Arte e scienza in Heartquake, la mostra alla chiesa di San Biagio Maggiore
NAPOLI – Il 23 Aprile è stata presentata a Napoli la mostra “Heartquake” a cura di Francesco Ciotola, evento di interesse per il CNR, il Consiglio Nazionale delle Ricerche. L’esposizione comprende le opere del collettivo O-ring Art Studio, fondato da Mauro Caccavale e Michela Alfè nel 2011. La mostra esporrà le opere in Domus Memini, la chiesa di San Biagio Maggiore situata in Via San Gregorio Armeno 35, fino al 30 di questo mese.
Mauro Caccavale è un fisico sismologo che porta avanti la sua passione per la fotografia, formatosi con Ugo Pons Salabelle a Napoli; Michela Alfè invece è un chimico che sviluppa e accresce la sua tendenza alle arti figurative e alla pittura, formatasi con Tullia Matania, pittrice napoletana. Mauro e Michela hanno trovato il modo di far convivere l’arte e la scienza, un progetto arduo da sviluppare, ma che quando trova un punto di equilibrio consente di andare oltre le materie prese in considerazione. Al riguardo, le opere che vengono proposte all’esposizione intersecano le vibrazioni terrestri in immagini di natura anatomica, con tecnica mista, amalgamando fotografia e pittura: esempio concreto è la tavola rappresentante un cuore, impresso con stampa in cianotipia, che pulsa attraverso la registrazione cartacea di epicentri di terremoti registrati in un dato intervallo di tempo in un’area del Nord Europa, sottoposta a un forte sfruttamento del sottosuolo.
Come si arriva a questa sintonia sulla linea di confine tra arte e scienza? Lo spiegano gli artisti Caccavale e Alfè rispondendo alle nostre domande.
Come siete riusciti a unire scienza e arte?
«Tutto nasce da una profonda esigenza: esprimere ciò che portiamo dentro, quindi una passione, un amore per le cose belle che ci circondano, cercando sempre di fondere la nostra attività professionale con questa esigenza profonda dell’animo. Michela cerca di esprimersi più dal punto di vista pittorico, perché è la sua formazione; io invece mi sono accostato tardi al mondo dell’arte, o comunque della rappresentazione artistica, e mi esprimo più con il mezzo della fotografia, con mezzi più tecnologici, quindi stampe digitali o recupero di tecniche antiche.»
Come le integrate?
«Quello che proviamo a fare è una lettura in chiave estetica di cose che sono e partono come fredde e di utilizzo prettamente tecnico: mappe sismiche o mappe cartografiche, oggetti che sono solo per utilizzo di tipo tecnico, hanno una bellezza intrinseca che noi cerchiamo di portare alla luce.

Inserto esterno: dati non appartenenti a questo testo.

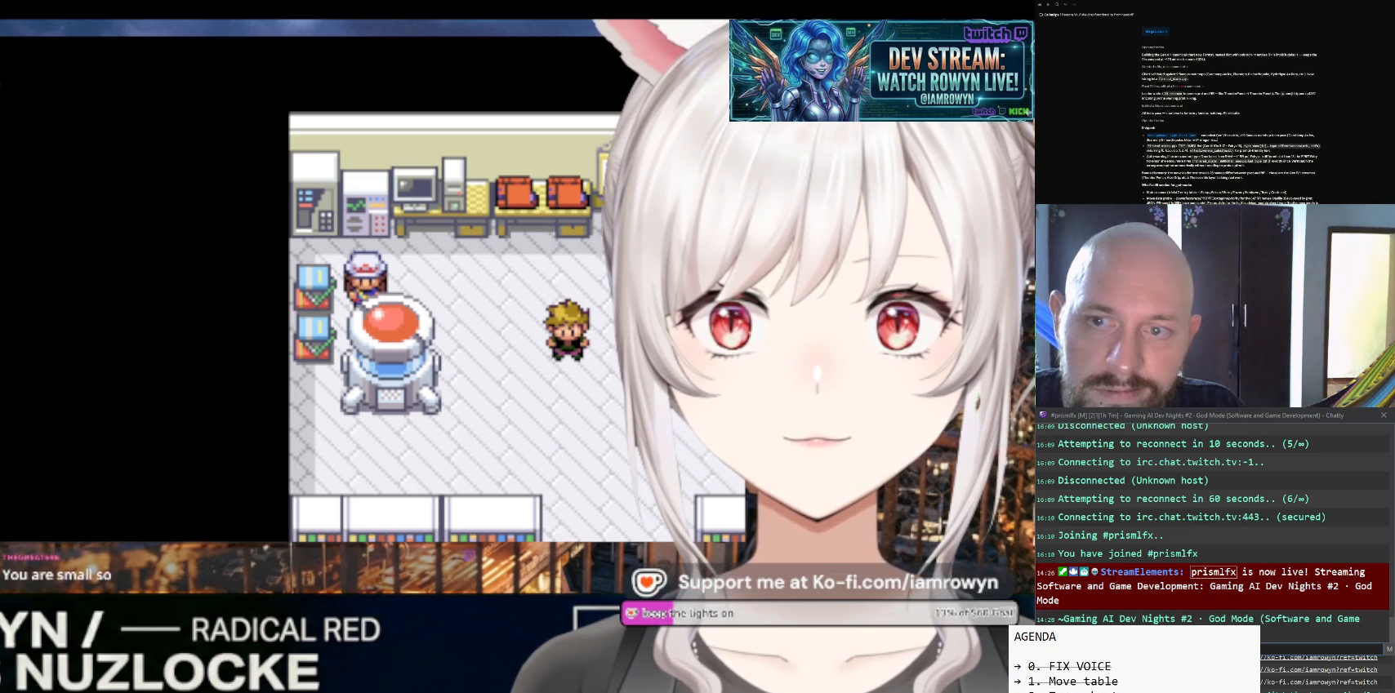
{"buttons": ["DPAD_DOWN"], "events": []}
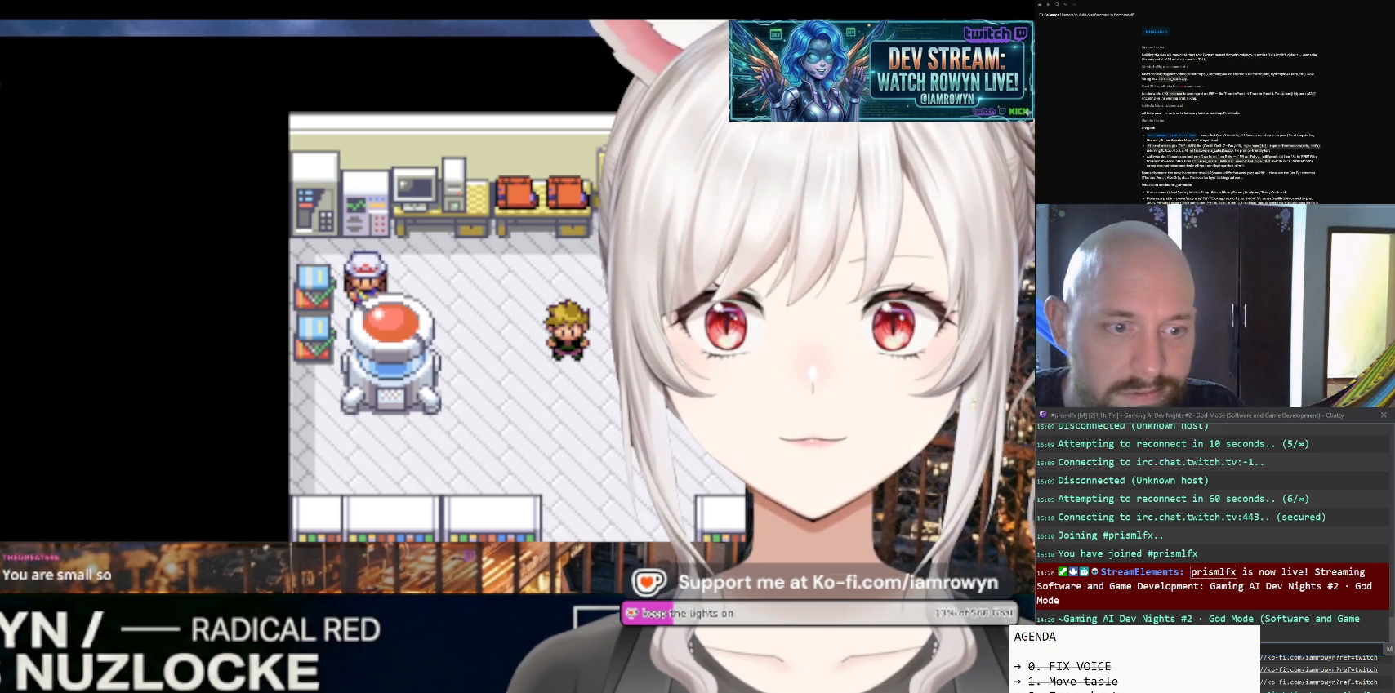
{"buttons": ["DPAD_DOWN"], "events": []}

Proviamo a perturbare l’equilibrio freddo di queste mappe, di questi oggetti di uso tecnico, con degli innesti organici: nel caso della mappa con le faglie, questa viene intersecata da un sistema organico in maniera ortogonale, che in qualche modo lo integra, lo contamina, ma lo arricchisce contemporaneamente. C’è uno squilibrio e un arricchimento.»
C’è un messaggio nelle vostre opere?
«Non vogliamo dare un connotato politico o ambientalista al lavoro, volevamo e vogliamo soltanto rileggere un fatto in chiave estetica, cercando di far riflettere sul fatto che il problema è lo spunto, ma non è lo svilupparsi del lavoro. In particolare il cuore, che è il centro di tutta la mostra, è disturbato da punti, da battiti, e i battiti sono terremoti, difatti sopra di esso c’è una sovrastampa di questa zona del Nord Europa. C’è comunque un parallelismo forte con il sistema terra che ha un modo di esprimersi, di evolversi, naturale attraverso terremoti, eruzioni vulcaniche, cicloni, tsunami, tante manifestazioni che noi viviamo in modo drammatico perché influiscono pesantemente sull’attività umana, sulle infrastrutture che l’uomo costruisce, ma per il sistema terra sono solo l’espressione naturale di un qualcosa che sta evolvendo e che si sta modificando.»
E voi ne avete colto la bellezza?
«Noi abbiamo voluto interpretare questa similitudine anche dal punto di vista umano, con queste contaminazioni: come possono esserci battiti del cuore o alterazioni del battito del cuore, così la terra ha dei terremoti, le sue alterazioni, e ciò non deve essere letto in chiave negativa. Il nostro reale intento era appunto avere uno sguardo esterno senza dover dare una visione negativa.».